Puseram-me uma tampa.
(....................)"
(Álvaro de Campos)
Dia desses acordei no meio da noite na mais terrível escuridão. Senti-me tampada, como no poema acima. Entrei em desespero e gritei para mim: "e se morri?" "meu Deus, e se morri?" Saltei da cama num pulo, e de repente me lembrei de que talvez eu estivesse no meu quarto, e me lembrei de buscar acender a luz. Suava, suava. Só me acalmei ao conseguir encontrar o interruptor e me perceber no claro. Aliviada, murmurei: "então não foi ainda a hora, não morri". Deve ser assim morrer? Deve ser como acordar dentro de um lugar escuro, sem saída? Deve ser como despertar debaixo da terra?" Álvaro de Campos sentencia, sabiamente, num outro poema: "Nosso medo da morte é o de sermos enterrados vivos."
Ele está certo. O medo da morte é o medo de se continuar vivo dentro da morte. E daí é que provém o entalamento, a tampa, a sensação cruel de acordar com uma tampa; ser tampado; sentir-se encurralado no escuro, sem qualquer saída.
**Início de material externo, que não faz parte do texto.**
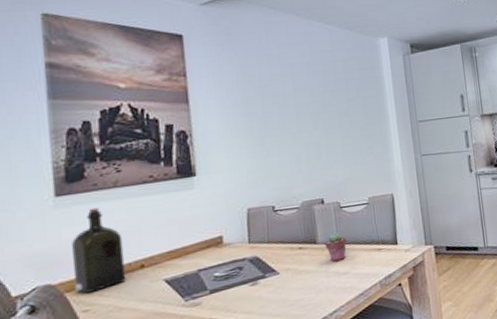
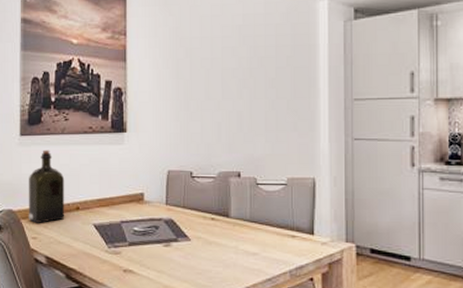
potted succulent: present [324,232,347,262] -> none [237,209,260,240]

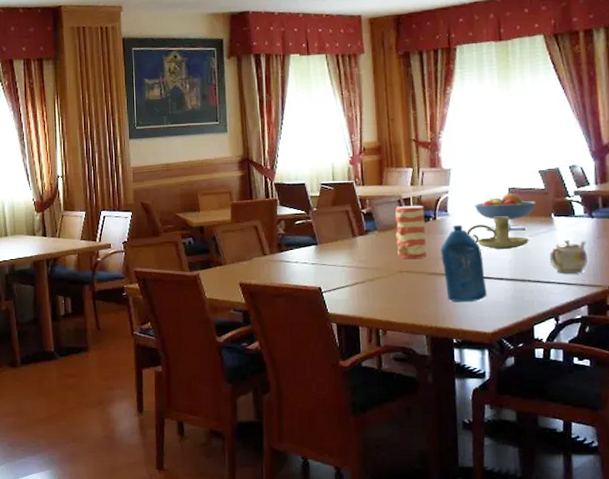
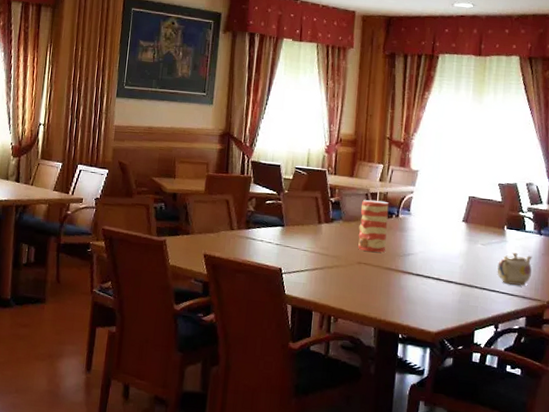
bottle: present [441,224,487,302] -> none [398,224,437,301]
candle holder: present [467,217,529,249] -> none [425,222,481,255]
fruit bowl: present [474,193,537,231] -> none [435,201,492,238]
Abraça-me, meu filho, somos dois entes visíveis, e nos perdemos um do outro. Abraça-me, acolha-me nas entranhas onde te perdeste de mim, dê-me um lugar tranquilo, iluminado, um parque, para que eu possa livrar-me desse peso excessivo de vida sentenciada, dessa condição de viva que um dia, inexoravelmente, morrerá.